THE TASK:
List every state that the transcript names as a location of the company's exploration plays.

Okay, very good. And then following up with Brian's question on the primary and perspective drilling locations, in terms of, I'm looking at Slide 12, you've got light gray and white in terms of current potential and new objectives. Can you kind of speak to one of those is in the primary count, are you including some of those potential grays or not yet kind of based on what you've, the early, how early it is in that program?

Mark R. Williams

We've kind of went through that in the question just before yours. The issue there is we need 120 days worth of production data to add those into the reserve database. So in the well count, yes, some of those are added in. But in the reserve database, they're not. It's a matter of timing and so we're just waiting for performance data to get comfortable with the reserves but you'll see, selectively, as you pointed out earlier, depending on what projects you're in, selectively, we've started to include those as we've gotten comfortable with the results of our cemented liner completions and our high-density pilots. So I'll just take Sanish as an example there. We're very comfortable now that we can increase the density from the core that we've been drilling on to something much higher than that whether we're going to get all the way up to the number that are shown in there. You can see that we've added 2 wells in between each of our Middle Bakken wells, that's what our volumetrics are suggesting. We ought to be able to get to a significant portion of Sanish. Whether they'll all get there or not, I mean, that remains to be seen, but we now have the results of our first 2 high-density pilots in Sanish, they're very encouraging. So you'll see us for the rest of this year 2014 continuing to test that. We're looking at at this as sort of a high-end of what could be done there right now, but I think especially on the west half of the field there, we've got a lot of well in place, and the potential to move to put a lot more Middle Bakken wells in the Sanish.

James J. Volker

Maybe I went over there a little fast but I try to quantify that for you by saying that based upon our best estimate, we think these numbers could go up by about a 1,000 wells.

Ryan Oatman - SunTrust Robinson Humphrey, Inc., Research Division

That's great color on both an overall and individual field basis.

Operator

Next question is from the line of John Freeman from Raymond James.

John Freeman - Raymond James & Associates, Inc., Research Division

Now that you've included Utah and along with some of the other new placements, specifically Utah in the location count. Is there any more kind of light you all could shed on that? I know there was some talk last call about, Jim, that you might have some results that you'll be able to share on this call?

James J. Volker

For competitive reasons, we don't want to go much farther than we did in this table. The table, as you can see, tells you that we do have exploration plays going on in essentially Michigan, Utah and Louisiana. And we do have wells that we've drilled, essentially in each of those 3 areas. However, we're still in the process of acquiring acreage. We really don't want to go forward other than to say that we're encouraged by the initial results. And as we get more results, we'll be very pleased to release it to you. It's just not time yet.

John Freeman - Raymond James & Associates, Inc., Research Division

Okay. Can I just clarify then, in the chart, is the Rockies exploration that shows the 2,457 gross wells on Slide 8, is all of that Utah, is that just Utah?

Michael J. Stevens

Primarily Utah.

James J. Volker

Yes, primarily Utah. Right.

SOURCE MATERIAL:
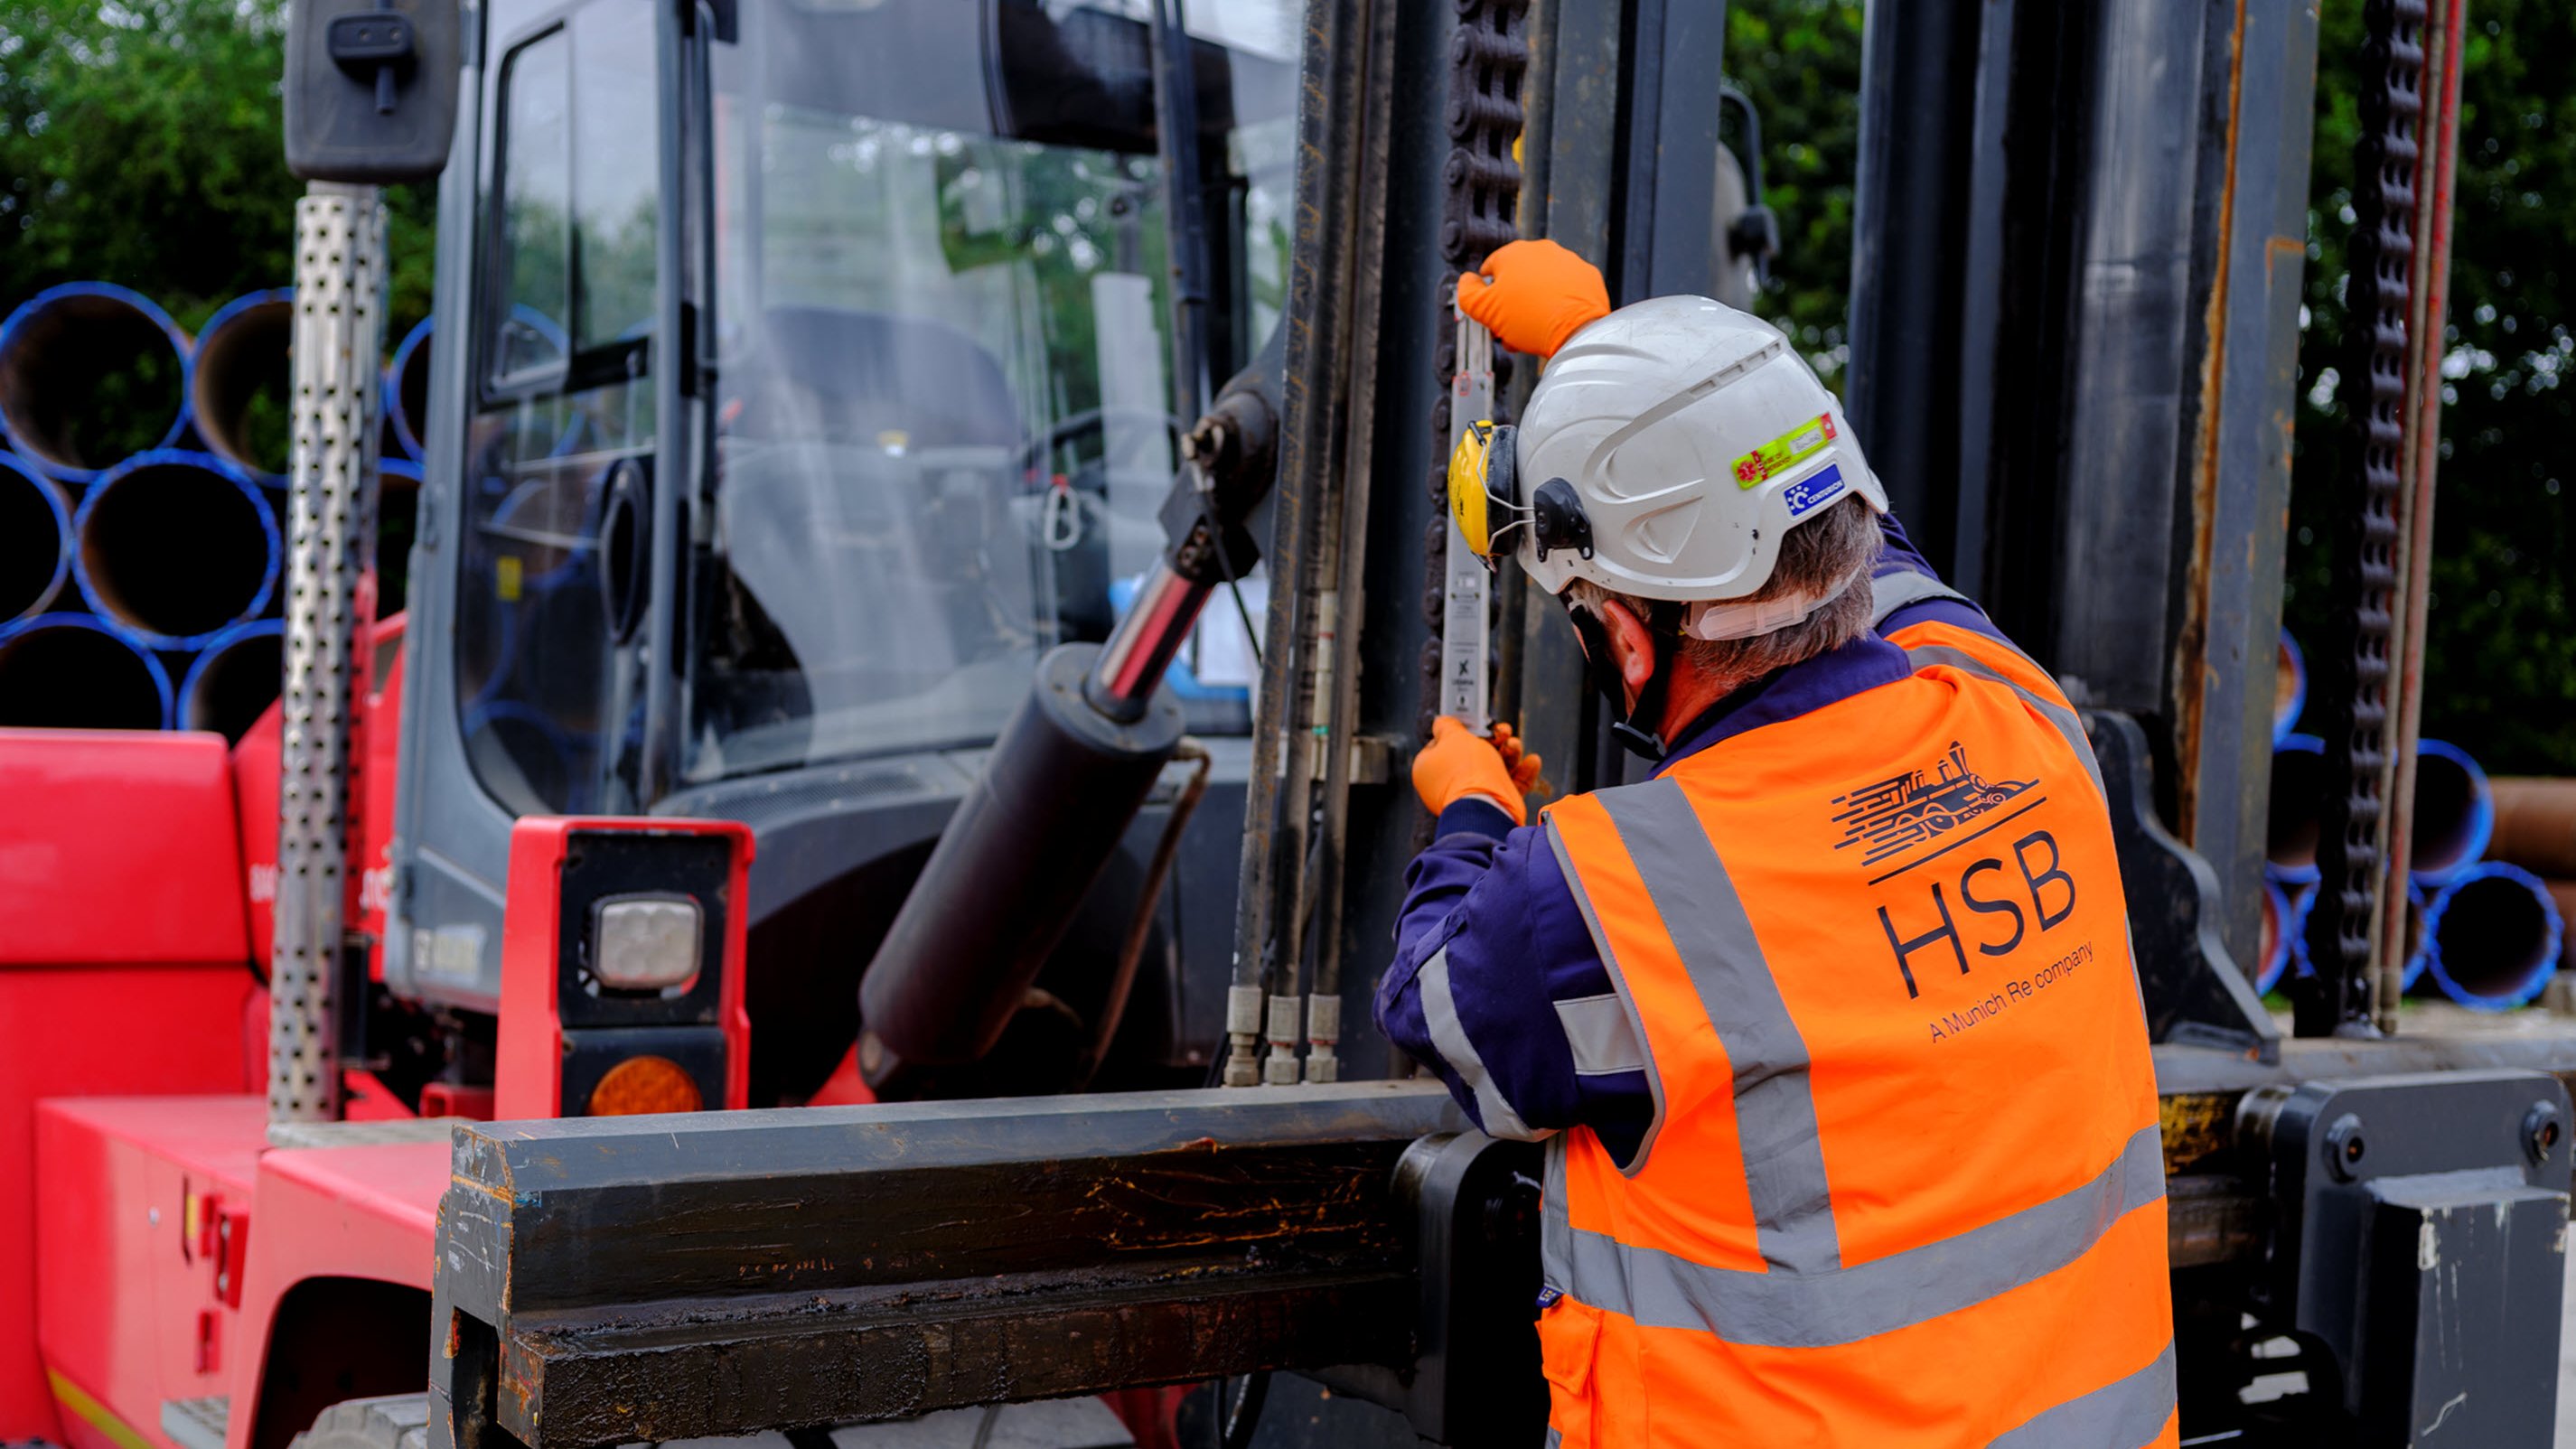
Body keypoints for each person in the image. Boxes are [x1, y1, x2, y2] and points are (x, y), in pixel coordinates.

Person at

YOUR SOLUTION:
Michigan, Utah, Louisiana